These tile based deferred rendering GPUs/drivers have problems with VBOs that are updated frequently either via glBufferSubData or glBufferData. The updates trigger shadow copy code paths in the driver which leads to poor performance and potentially OOM errors with content that uses a lot of dynamic vertex data.
The proposed fix is to make the gpu process server internally handle VBOs marked STREAM and/or DYNAMIC as client-side vertex arrays transparently to the command buffer client.

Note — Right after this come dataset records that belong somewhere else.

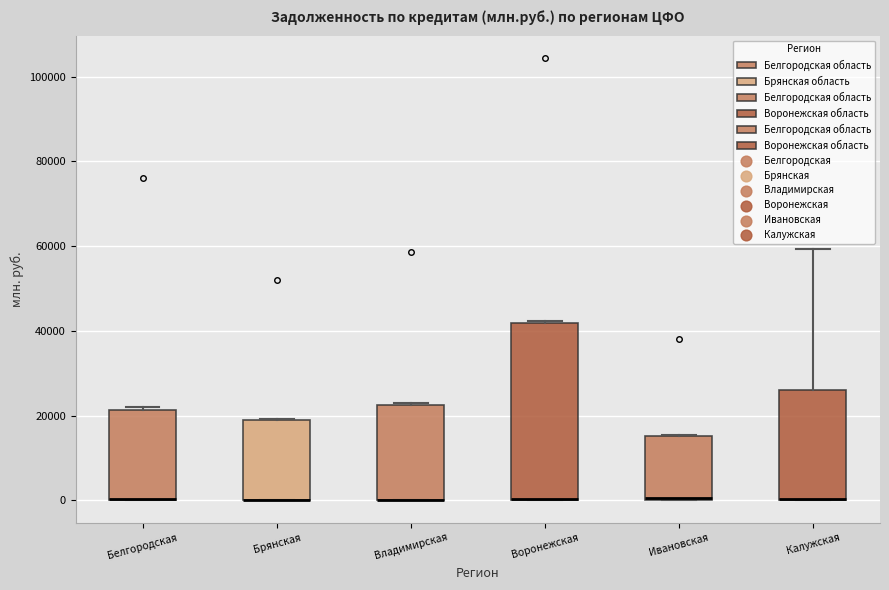

Reading left to right, transcribe this box plot: for each box, give where its median line is, the range the box spans, and where its two whiskers end, as read against the y-axis. The values are not printed on the chart, so give them approximately, as read against the axis.

Белгородская: median 0 (drawn on the box's lower edge), box 0 to 22000, whiskers 0 to 22000 (just above the box's upper edge)
Брянская: median 0 (drawn on the box's lower edge), box 0 to 18000, whiskers 0 to 20000
Владимирская: median 0 (drawn on the box's lower edge), box 0 to 22000, whiskers 0 to 22000
Воронежская: median 0 (drawn on the box's lower edge), box 0 to 42000, whiskers 0 to 42000
Ивановская: median 0 (drawn on the box's lower edge), box 0 to 16000, whiskers 0 to 16000
Калужская: median 0 (drawn on the box's lower edge), box 0 to 26000, whiskers 0 to 60000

In Skia standalone testing using content that is a close mirror of the GUIMark2 Vector test client-side vertex arrays have shown 40-50% reduction in frametime and elimination of OOM errors.
Some of the other ideas that have tried but either didn't fix the OOMs or had other problems:
*Tried all 3 usage params to glBufferData. [No difference]
*Deleting old VBO ID and using a new VBO IDs rather than calling glBufferData with a recycled ID. [OOM fixed but there's a huge hitch on Mali/Adreno when deleted VBOs are reclaimed by the driver]
*Using a ring with various numbers of VBOs to give the driver time to have fully consumed a VBO before it is reused.
It afflicts Adreno devices as well as Mali
glBufferSubData/glMapBufferRange stall driver
Posted: Mon, 2014-05-19 17:00
Thanks for the write up on your performance issues with glBufferSubData and glMapBufferRange
1) Are these specific to an Adreno Driver and/or device?
2) Is there any sample app or benchmark you can refer to that demonstrates the performance issues or Out of Memory messages?
thanks...
I'll generate some examples for this once I get off of vacation this weekend.